Use the Cortex XDR Agent for Mac - Administrator Guide - 7.9 - 7.8 - Cortex XDR - Cortex XDR Agent - Advanced Endpoint Protection - Cortex - Security Operations

Cortex XDR Agent Administrator Guide

Product
Cortex XDR
Cortex XDR Agent
Version
7.8
Creation date
2022-08-31
Last date published
2023-04-30
End_of_Life
EoL
Category
Administrator Guide
  1. Open the Cortex XDR Agent application.

    Use one of the following methods:

    • Browse to the Traps folder in Finder.

    • If you enabled access to the agent console, click the Cortex XDR agent icon in the menu bar, and select Open Console.

  2. View status information about the Cortex XDR agent:

    • Version—Displays the agent version.

    • Protection—Displays the active policies in bold.

      Note

      On Mac endpoints running macOS 10.15.4, the Protection Status in the agent console indicates the status of both Malware and Exploit modules on the endpoint.

    • Connection—Displays the connection status and, if connected, includes the server to which the agent is connected.

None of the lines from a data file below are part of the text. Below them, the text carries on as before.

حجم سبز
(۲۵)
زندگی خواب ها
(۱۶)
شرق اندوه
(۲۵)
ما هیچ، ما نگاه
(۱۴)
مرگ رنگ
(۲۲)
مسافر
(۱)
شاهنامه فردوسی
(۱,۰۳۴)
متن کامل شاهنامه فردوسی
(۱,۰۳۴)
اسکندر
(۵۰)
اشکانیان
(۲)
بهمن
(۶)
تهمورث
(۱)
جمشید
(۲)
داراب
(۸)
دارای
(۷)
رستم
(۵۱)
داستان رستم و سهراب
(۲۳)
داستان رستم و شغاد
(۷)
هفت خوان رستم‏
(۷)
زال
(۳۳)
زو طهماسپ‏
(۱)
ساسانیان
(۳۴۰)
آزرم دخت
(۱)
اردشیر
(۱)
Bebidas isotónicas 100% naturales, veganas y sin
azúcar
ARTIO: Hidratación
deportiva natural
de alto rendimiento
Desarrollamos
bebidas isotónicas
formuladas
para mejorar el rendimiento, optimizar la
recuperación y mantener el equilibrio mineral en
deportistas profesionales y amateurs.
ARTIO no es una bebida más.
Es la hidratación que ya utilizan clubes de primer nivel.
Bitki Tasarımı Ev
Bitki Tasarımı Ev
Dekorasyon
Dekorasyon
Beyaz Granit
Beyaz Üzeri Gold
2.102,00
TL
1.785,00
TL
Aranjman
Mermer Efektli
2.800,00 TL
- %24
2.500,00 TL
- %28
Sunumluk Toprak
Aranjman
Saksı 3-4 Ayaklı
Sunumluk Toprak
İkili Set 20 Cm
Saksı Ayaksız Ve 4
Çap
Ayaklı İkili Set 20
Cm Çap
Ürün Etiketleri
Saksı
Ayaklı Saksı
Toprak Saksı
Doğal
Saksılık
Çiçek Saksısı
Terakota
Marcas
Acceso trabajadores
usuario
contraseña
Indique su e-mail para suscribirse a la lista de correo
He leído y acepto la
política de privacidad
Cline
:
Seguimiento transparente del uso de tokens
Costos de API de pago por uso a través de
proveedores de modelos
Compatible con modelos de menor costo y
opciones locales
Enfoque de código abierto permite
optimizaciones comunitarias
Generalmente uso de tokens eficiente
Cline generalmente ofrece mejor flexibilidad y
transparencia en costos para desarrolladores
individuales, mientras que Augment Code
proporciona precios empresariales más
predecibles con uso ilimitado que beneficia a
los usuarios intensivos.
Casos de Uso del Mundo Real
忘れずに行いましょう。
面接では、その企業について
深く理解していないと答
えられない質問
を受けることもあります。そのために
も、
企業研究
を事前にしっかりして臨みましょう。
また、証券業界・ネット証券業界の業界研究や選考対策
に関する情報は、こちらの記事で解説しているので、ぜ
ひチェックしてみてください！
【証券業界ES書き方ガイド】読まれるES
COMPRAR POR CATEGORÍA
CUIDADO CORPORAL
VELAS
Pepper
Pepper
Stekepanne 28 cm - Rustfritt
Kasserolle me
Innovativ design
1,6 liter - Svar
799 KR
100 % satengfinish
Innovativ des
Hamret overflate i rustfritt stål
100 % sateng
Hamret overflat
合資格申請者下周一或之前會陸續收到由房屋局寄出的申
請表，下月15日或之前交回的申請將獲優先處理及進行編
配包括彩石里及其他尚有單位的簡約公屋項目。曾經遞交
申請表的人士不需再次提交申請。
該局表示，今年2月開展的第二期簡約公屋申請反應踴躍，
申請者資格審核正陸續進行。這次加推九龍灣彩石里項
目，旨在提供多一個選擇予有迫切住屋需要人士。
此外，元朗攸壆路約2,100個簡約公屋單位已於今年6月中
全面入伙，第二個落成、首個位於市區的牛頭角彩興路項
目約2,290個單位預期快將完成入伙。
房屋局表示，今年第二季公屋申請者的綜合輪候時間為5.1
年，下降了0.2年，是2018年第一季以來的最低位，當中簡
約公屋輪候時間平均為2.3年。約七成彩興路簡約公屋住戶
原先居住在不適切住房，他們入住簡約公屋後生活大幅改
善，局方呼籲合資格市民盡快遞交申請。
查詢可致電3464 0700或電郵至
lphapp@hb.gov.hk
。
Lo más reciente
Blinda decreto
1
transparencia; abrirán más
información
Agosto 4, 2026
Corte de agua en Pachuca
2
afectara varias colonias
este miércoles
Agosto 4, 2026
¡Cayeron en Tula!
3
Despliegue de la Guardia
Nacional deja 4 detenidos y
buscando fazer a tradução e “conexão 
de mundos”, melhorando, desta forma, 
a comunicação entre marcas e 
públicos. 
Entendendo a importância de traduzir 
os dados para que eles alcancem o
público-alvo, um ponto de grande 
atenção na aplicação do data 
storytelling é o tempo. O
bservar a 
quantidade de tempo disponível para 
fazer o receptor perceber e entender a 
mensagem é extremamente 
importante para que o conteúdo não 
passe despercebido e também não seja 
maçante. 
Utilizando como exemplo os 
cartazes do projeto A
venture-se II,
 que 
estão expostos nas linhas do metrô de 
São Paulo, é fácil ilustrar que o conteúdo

    • Last Check-in—Displays the local time on the endpoint of the last check-in with the server.

  3. Manually connect to the server.

    The agent periodically communicates with the server to send status information and retrieve the latest security policy. The agent performs this operation transparently at regular intervals so it is not typically necessary to connect to the server manually. If your Connection status is Not Connected, you can manually retry your connection. This option is available if you do not want to wait for the automated communication interval to begin.

    To initiate a manual check-in with the server: On the home page of the Cortex XDR agent console, click Check In Now. If the agent successfully establishes a connection with the server, the Connection status changes to indicated the service to which the agent is connected.

  4. Collect and view logs.

    • Collect logsGenerate Support File to collect Cortex XDR logs. After the Cortex XDR agent aggregates the logs, you can inspect or send them as needed. The logs can help you analyze any recent security events or Cortex XDR issues that you encounter. For remote endpoints, you can also retrieve logs from the Action Center.Action Center

    • View logs—Click Open Log File to view logs generated by the agent. The logs display in your default text editor in chronological order with the most recent logs at the bottom.

  5. View recent security events that occurred on your endpoint.

    For each event, the agent console displays the local Time an event occurred, the name of the Process that exhibited malicious behavior, the Module that triggered the event, and the mode specified for the type of event (Termination or Notification).

  6. View protected processes on the Mac endpoint.

    The Protection tab of the agent console displays all running processes in which the Cortex XDR agent is injected to prevent malicious execution or behavior. The agent console also indicates the process ID (PID) associated with each process.

  7. Configure proxy communication.

    The agent can communicate with Cortex XDR using the system proxy server that you define for the endpoint. For information on How to Enter Proxy Settings, see the documentation for your Mac operating system version. If you prefer to use an application proxy, configure a Cortex XDR agent specific proxy.

  8. Persistent notification from agent that your machine can’t access the network. Only when the issue is resolved, the notification does not appear.